(Saved entries)
━━━━━━━━━━━━━━━━━━━━

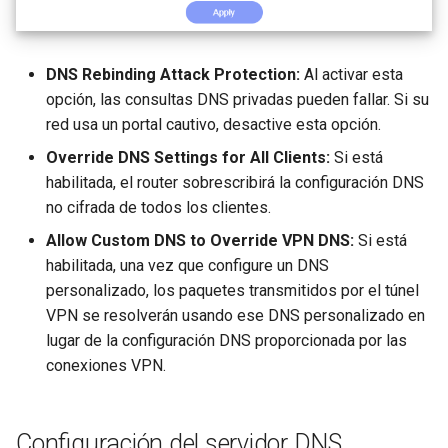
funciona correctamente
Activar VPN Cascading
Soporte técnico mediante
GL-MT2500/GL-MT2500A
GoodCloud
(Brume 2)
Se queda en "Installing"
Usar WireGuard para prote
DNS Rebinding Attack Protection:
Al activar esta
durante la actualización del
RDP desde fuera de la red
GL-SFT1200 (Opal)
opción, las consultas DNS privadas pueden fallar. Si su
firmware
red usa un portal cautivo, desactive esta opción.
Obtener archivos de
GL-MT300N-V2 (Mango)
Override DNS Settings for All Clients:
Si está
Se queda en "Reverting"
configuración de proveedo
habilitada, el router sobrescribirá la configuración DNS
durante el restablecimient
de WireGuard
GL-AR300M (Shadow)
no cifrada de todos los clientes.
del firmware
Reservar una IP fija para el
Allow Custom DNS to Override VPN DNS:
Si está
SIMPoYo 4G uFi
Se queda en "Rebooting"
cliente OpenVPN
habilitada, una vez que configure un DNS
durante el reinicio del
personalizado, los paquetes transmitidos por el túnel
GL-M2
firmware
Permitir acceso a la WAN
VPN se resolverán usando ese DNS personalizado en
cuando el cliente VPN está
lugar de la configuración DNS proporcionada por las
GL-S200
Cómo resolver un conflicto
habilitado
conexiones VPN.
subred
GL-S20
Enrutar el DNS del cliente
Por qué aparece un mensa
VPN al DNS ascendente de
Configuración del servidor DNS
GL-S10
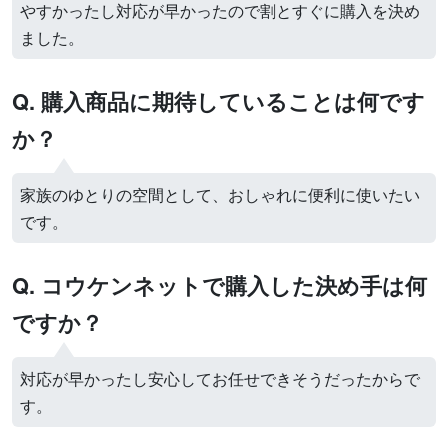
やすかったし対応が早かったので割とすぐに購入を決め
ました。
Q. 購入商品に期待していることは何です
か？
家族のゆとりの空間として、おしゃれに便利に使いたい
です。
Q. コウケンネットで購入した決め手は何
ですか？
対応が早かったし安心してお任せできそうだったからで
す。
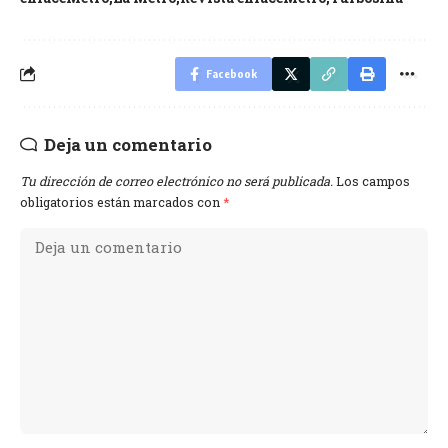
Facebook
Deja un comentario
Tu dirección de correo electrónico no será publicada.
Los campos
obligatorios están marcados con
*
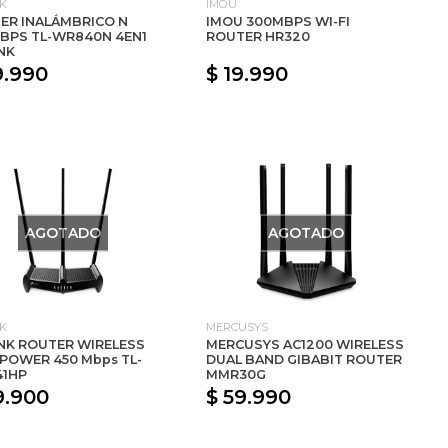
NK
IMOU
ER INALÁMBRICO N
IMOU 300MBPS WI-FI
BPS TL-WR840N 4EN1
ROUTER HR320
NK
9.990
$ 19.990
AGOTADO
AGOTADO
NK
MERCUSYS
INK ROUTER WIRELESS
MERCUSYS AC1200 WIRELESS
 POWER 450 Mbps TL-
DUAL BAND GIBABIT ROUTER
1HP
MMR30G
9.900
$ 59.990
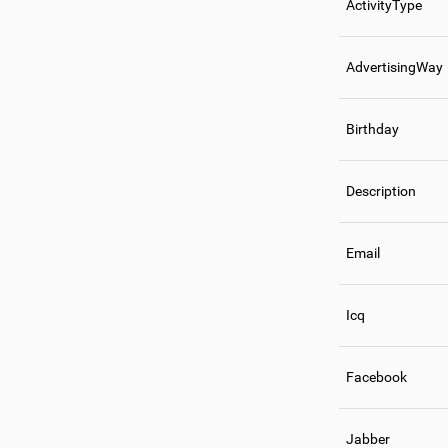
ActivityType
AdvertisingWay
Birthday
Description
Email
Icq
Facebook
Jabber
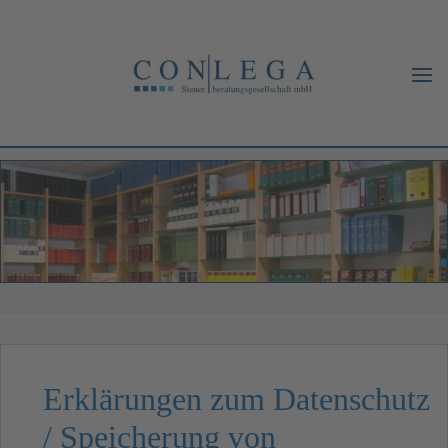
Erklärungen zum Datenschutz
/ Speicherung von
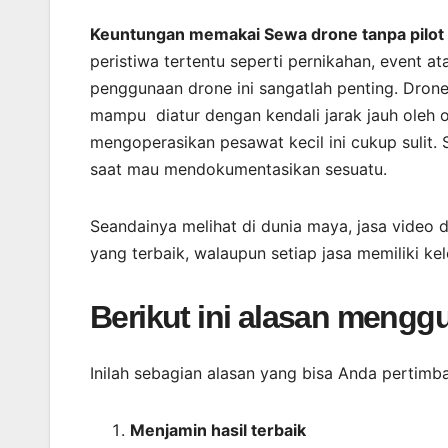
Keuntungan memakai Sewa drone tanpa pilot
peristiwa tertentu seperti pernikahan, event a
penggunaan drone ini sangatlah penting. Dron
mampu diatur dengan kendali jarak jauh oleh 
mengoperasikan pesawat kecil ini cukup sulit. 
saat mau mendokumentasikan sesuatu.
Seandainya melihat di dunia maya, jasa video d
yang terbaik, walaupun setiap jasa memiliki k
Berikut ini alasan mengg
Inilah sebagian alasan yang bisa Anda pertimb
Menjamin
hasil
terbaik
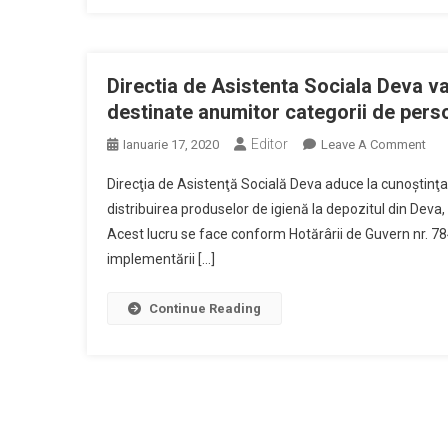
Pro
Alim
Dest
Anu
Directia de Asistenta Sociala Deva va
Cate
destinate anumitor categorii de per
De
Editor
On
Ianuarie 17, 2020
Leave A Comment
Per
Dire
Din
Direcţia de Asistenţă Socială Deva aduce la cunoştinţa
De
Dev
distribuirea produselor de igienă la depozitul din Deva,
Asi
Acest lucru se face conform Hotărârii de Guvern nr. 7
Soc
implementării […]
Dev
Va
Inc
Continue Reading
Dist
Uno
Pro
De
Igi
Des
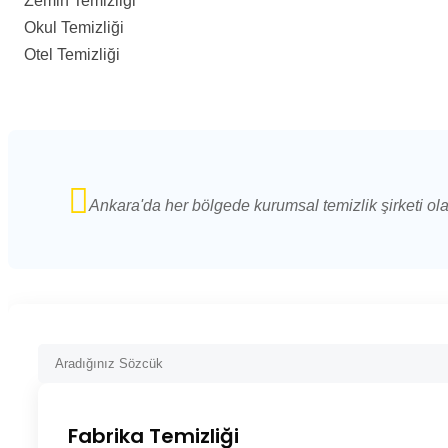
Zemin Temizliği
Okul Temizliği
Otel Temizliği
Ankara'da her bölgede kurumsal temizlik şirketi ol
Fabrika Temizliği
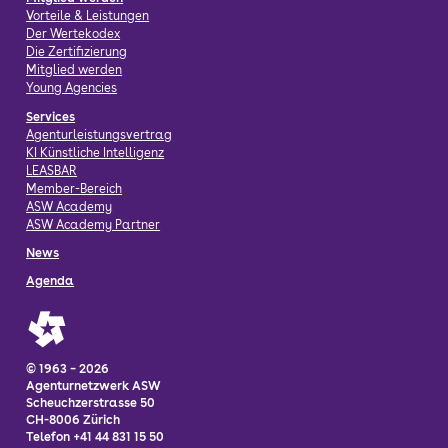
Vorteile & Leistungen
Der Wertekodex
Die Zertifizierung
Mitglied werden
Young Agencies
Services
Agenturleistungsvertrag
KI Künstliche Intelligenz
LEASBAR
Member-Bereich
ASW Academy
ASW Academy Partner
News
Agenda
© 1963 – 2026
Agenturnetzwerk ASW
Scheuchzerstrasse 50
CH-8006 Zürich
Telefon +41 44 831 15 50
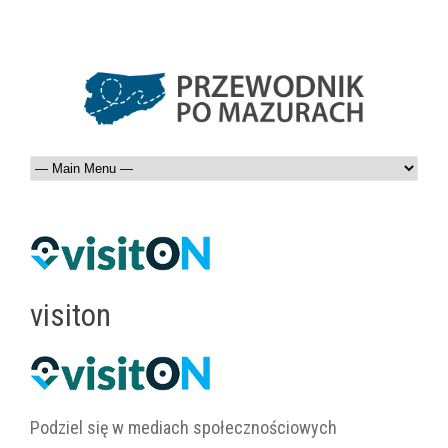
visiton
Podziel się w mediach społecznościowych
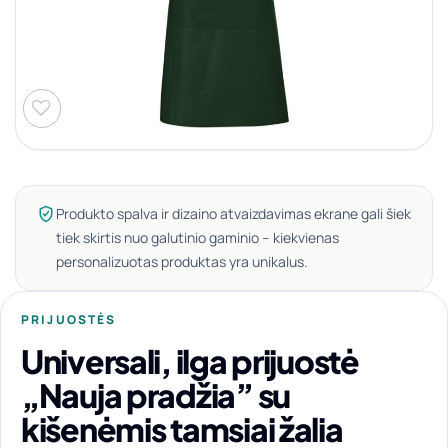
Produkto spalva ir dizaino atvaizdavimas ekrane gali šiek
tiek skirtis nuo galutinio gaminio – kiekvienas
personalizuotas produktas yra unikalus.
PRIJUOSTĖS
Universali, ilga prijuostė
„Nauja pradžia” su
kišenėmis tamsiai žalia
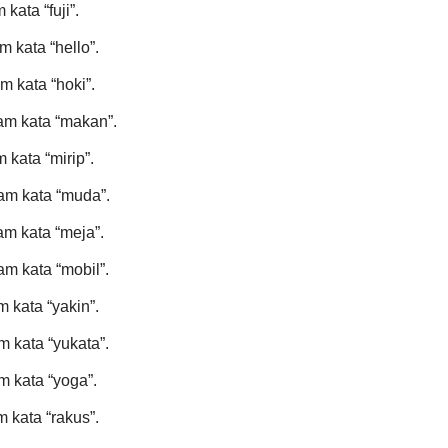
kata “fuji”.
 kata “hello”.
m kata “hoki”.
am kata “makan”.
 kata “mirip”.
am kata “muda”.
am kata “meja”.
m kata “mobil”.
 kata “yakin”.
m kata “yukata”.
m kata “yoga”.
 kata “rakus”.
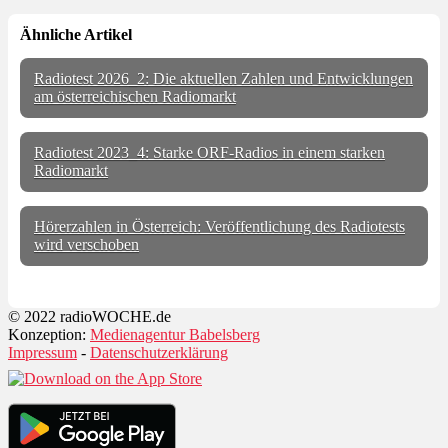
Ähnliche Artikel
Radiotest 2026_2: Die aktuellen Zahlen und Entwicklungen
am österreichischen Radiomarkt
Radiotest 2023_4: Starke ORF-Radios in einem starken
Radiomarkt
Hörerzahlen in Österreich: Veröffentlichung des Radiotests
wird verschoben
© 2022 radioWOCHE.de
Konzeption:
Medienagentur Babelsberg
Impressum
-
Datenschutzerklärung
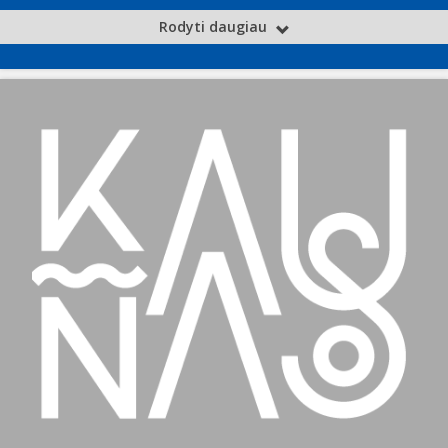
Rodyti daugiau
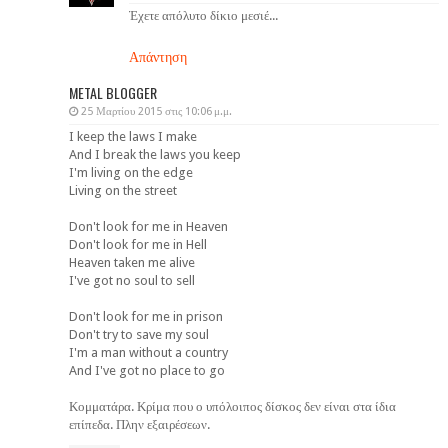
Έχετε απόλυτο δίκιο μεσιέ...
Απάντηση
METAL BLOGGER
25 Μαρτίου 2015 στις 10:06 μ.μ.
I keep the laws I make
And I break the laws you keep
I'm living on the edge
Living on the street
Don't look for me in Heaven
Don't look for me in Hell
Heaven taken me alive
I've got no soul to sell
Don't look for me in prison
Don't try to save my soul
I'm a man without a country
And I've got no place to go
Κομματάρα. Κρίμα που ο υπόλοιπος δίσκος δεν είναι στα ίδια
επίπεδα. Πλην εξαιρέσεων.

━━━━━━━━━━━━━━━━━━━━

EXERCISE OBJECTIVE »
Turn the lines of every item above into a single numbered list, skipping blank lines. Leave the pictures out of the answer.

RESPONSE AREA »
1. funciona correctamente
2. Activar VPN Cascading
3. Soporte técnico mediante
4. GL-MT2500/GL-MT2500A
5. GoodCloud
6. (Brume 2)
7. Se queda en "Installing"
8. Usar WireGuard para prote
9. DNS Rebinding Attack Protection:
10. Al activar esta
11. durante la actualización del
12. RDP desde fuera de la red
13. GL-SFT1200 (Opal)
14. opción, las consultas DNS privadas pueden fallar. Si su
15. firmware
16. red usa un portal cautivo, desactive esta opción.
17. Obtener archivos de
18. GL-MT300N-V2 (Mango)
19. Override DNS Settings for All Clients:
20. Si está
21. Se queda en "Reverting"
22. configuración de proveedo
23. habilitada, el router sobrescribirá la configuración DNS
24. durante el restablecimient
25. de WireGuard
26. GL-AR300M (Shadow)
27. no cifrada de todos los clientes.
28. del firmware
29. Reservar una IP fija para el
30. Allow Custom DNS to Override VPN DNS:
31. Si está
32. SIMPoYo 4G uFi
33. Se queda en "Rebooting"
34. cliente OpenVPN
35. habilitada, una vez que configure un DNS
36. durante el reinicio del
37. personalizado, los paquetes transmitidos por el túnel
38. GL-M2
39. firmware
40. Permitir acceso a la WAN
41. VPN se resolverán usando ese DNS personalizado en
42. cuando el cliente VPN está
43. lugar de la configuración DNS proporcionada por las
44. GL-S200
45. Cómo resolver un conflicto
46. habilitado
47. conexiones VPN.
48. subred
49. GL-S20
50. Enrutar el DNS del cliente
51. Por qué aparece un mensa
52. VPN al DNS ascendente de
53. Configuración del servidor DNS
54. GL-S10
55. やすかったし対応が早かったので割とすぐに購入を決め
56. ました。
57. Q. 購入商品に期待していることは何です
58. か？
59. 家族のゆとりの空間として、おしゃれに便利に使いたい
60. です。
61. Q. コウケンネットで購入した決め手は何
62. ですか？
63. 対応が早かったし安心してお任せできそうだったからで
64. す。
65. Facebook
66. Deja un comentario
67. Tu dirección de correo electrónico no será publicada.
68. Los campos
69. obligatorios están marcados con
70. *
71. NK
72. IMOU
73. ER INALÁMBRICO N
74. IMOU 300MBPS WI-FI
75. BPS TL-WR840N 4EN1
76. ROUTER HR320
77. NK
78. 9.990
79. $ 19.990
80. AGOTADO
81. AGOTADO
82. NK
83. MERCUSYS
84. INK ROUTER WIRELESS
85. MERCUSYS AC1200 WIRELESS
86.  POWER 450 Mbps TL-
87. DUAL BAND GIBABIT ROUTER
88. 1HP
89. MMR30G
90. 9.900
91. $ 59.990
92. ActivityType
93. AdvertisingWay
94. Birthday
95. Description
96. Email
97. Icq
98. Facebook
99. Jabber
100. Erklärungen zum Datenschutz
101. / Speicherung von
102. Keuntungan memakai Sewa drone tanpa pilot
103. peristiwa tertentu seperti pernikahan, event a
104. penggunaan drone ini sangatlah penting. Dron
105. mampu diatur dengan kendali jarak jauh oleh 
106. mengoperasikan pesawat kecil ini cukup sulit. 
107. saat mau mendokumentasikan sesuatu.
108. Seandainya melihat di dunia maya, jasa video d
109. yang terbaik, walaupun setiap jasa memiliki k
110. Berikut ini alasan mengg
111. Inilah sebagian alasan yang bisa Anda pertimb
112. Menjamin
113. hasil
114. terbaik
115. Pro
116. Alim
117. Dest
118. Anu
119. Directia de Asistenta Sociala Deva va
120. Cate
121. destinate anumitor categorii de per
122. De
123. Editor
124. On
125. Ianuarie 17, 2020
126. Leave A Comment
127. Per
128. Dire
129. Din
130. Direcţia de Asistenţă Socială Deva aduce la cunoştinţa
131. De
132. Dev
133. distribuirea produselor de igienă la depozitul din Deva,
134. Asi
135. Acest lucru se face conform Hotărârii de Guvern nr. 7
136. Soc
137. implementării […]
138. Dev
139. Va
140. Inc
141. Continue Reading
142. Dist
143. Uno
144. Pro
145. De
146. Igi
147. Des
148. Zemin Temizliği
149. Okul Temizliği
150. Otel Temizliği
151. Ankara'da her bölgede kurumsal temizlik şirketi ol
152. Fabrika Temizliği
153. Vorteile & Leistungen
154. Der Wertekodex
155. Die Zertifizierung
156. Mitglied werden
157. Young Agencies
158. Services
159. Agenturleistungsvertrag
160. KI Künstliche Intelligenz
161. LEASBAR
162. Member-Bereich
163. ASW Academy
164. ASW Academy Partner
165. News
166. Agenda
167. © 1963 – 2026
168. Agenturnetzwerk ASW
169. Scheuchzerstrasse 50
170. CH-8006 Zürich
171. Telefon +41 44 831 15 50
172. visiton
173. Podziel się w mediach społecznościowych
174. Produkto spalva ir dizaino atvaizdavimas ekrane gali šiek
175. tiek skirtis nuo galutinio gaminio – kiekvienas
176. personalizuotas produktas yra unikalus.
177. PRIJUOSTĖS
178. Universali, ilga prijuostė
179. „Nauja pradžia” su
180. kišenėmis tamsiai žalia
181. kata “fuji”.
182.  kata “hello”.
183. m kata “hoki”.
184. am kata “makan”.
185.  kata “mirip”.
186. am kata “muda”.
187. am kata “meja”.
188. m kata “mobil”.
189.  kata “yakin”.
190. m kata “yukata”.
191. m kata “yoga”.
192.  kata “rakus”.
193. Ähnliche Artikel
194. Radiotest 2026_2: Die aktuellen Zahlen und Entwicklungen
195. am österreichischen Radiomarkt
196. Radiotest 2023_4: Starke ORF-Radios in einem starken
197. Radiomarkt
198. Hörerzahlen in Österreich: Veröffentlichung des Radiotests
199. wird verschoben
200. © 2022 radioWOCHE.de
201. Konzeption:
202. Medienagentur Babelsberg
203. Impressum
204. -
205. Datenschutzerklärung
206. Rodyti daugiau
207. Έχετε απόλυτο δίκιο μεσιέ...
208. Απάντηση
209. METAL BLOGGER
210. 25 Μαρτίου 2015 στις 10:06 μ.μ.
211. I keep the laws I make
212. And I break the laws you keep
213. I'm living on the edge
214. Living on the street
215. Don't look for me in Heaven
216. Don't look for me in Hell
217. Heaven taken me alive
218. I've got no soul to sell
219. Don't look for me in prison
220. Don't try to save my soul
221. I'm a man without a country
222. And I've got no place to go
223. Κομματάρα. Κρίμα που ο υπόλοιπος δίσκος δεν είναι στα ίδια
224. επίπεδα. Πλην εξαιρέσεων.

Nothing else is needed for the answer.